Quando uma casa editorial encerra suas atividades é como se nos faltasse um autor amado. É como se, de fato, morresse o autor e com ele toda a esperança de alguma nova obra. Lamenta-se não só pelo que não mais haverá, mas pelo que haveria ainda de vir e não virá. Lamenta-se o não haver o futuro.

Mas há que se reconhecer a nobreza por trás da atitude. Charles Cosac, o fundador, retira a Cosac Naify de cena como se retira um ator ao final do espetáculo: sob aclamação. Sob os holofotes do sucesso e da fama.  A editora não está falida, está simplesmente encerrando as atividades para não desvirtuar sua linha editorial, o que possivelmente aconteceria caso se submetesse às exigências do mercado. Sim, porque a Cosac nunca foi para grandes mercados. Suas obras se destacaram pelo apuro literário, por um arrojado e refinado projeto gráfico, por um design artisticamente inovador. A Cosac Naify alçou o objeto-livro à condição de objeto-de-desejo.

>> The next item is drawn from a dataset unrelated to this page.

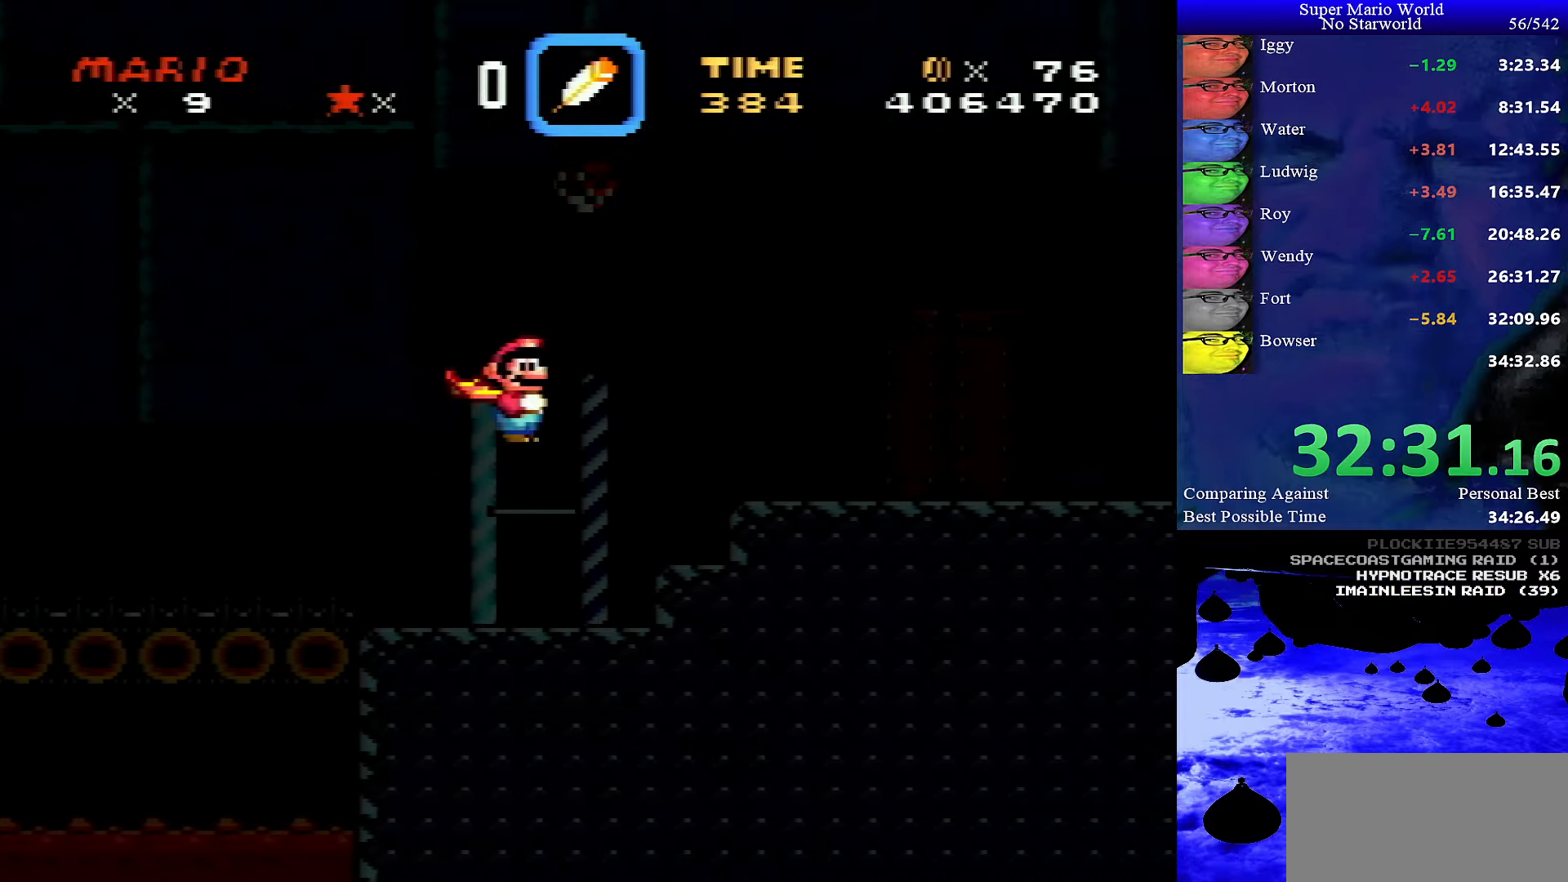
{"buttons": ["X", "DPAD_UP"], "events": [[500, "DPAD_RIGHT", "up"], [500, "DPAD_UP", "down"]]}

Vai-se cedo a Cosac. Vai-se à flor da idade, com menos de duas décadas de existência. Vai-se sob os protestos de fãs, mas também sob o estigma de publicar “títulos de difícil consumo” e de “interesse restrito”. Vai-se de todo jeito, mas vai-se senhora de si, sem baixar a cabeça, sem se render aos apelos da autoajuda e do best-seller. Vai-se como se vai o melhor da vida: deixando uma fina e doída saudade.

Obrigada, Cosac.

Minha estante guarda inúmeros objetos-poéticos teus. À minha mesa de cabeceira dormem e velam obras tuas. Mas é na memória que levo as milhares de palavras colhidas nos livros teus, como estas que venho agora deitar-te ao pé do texto: “A página em branco ou coberta apenas com sinais de pontuação é como uma gaiola sem pássaro. A verdadeira obra aberta é aquela que fecha a porta: ao abri-la, o leitor deixa escapar o pássaro, o poema.”*

Obrigada, Cosac.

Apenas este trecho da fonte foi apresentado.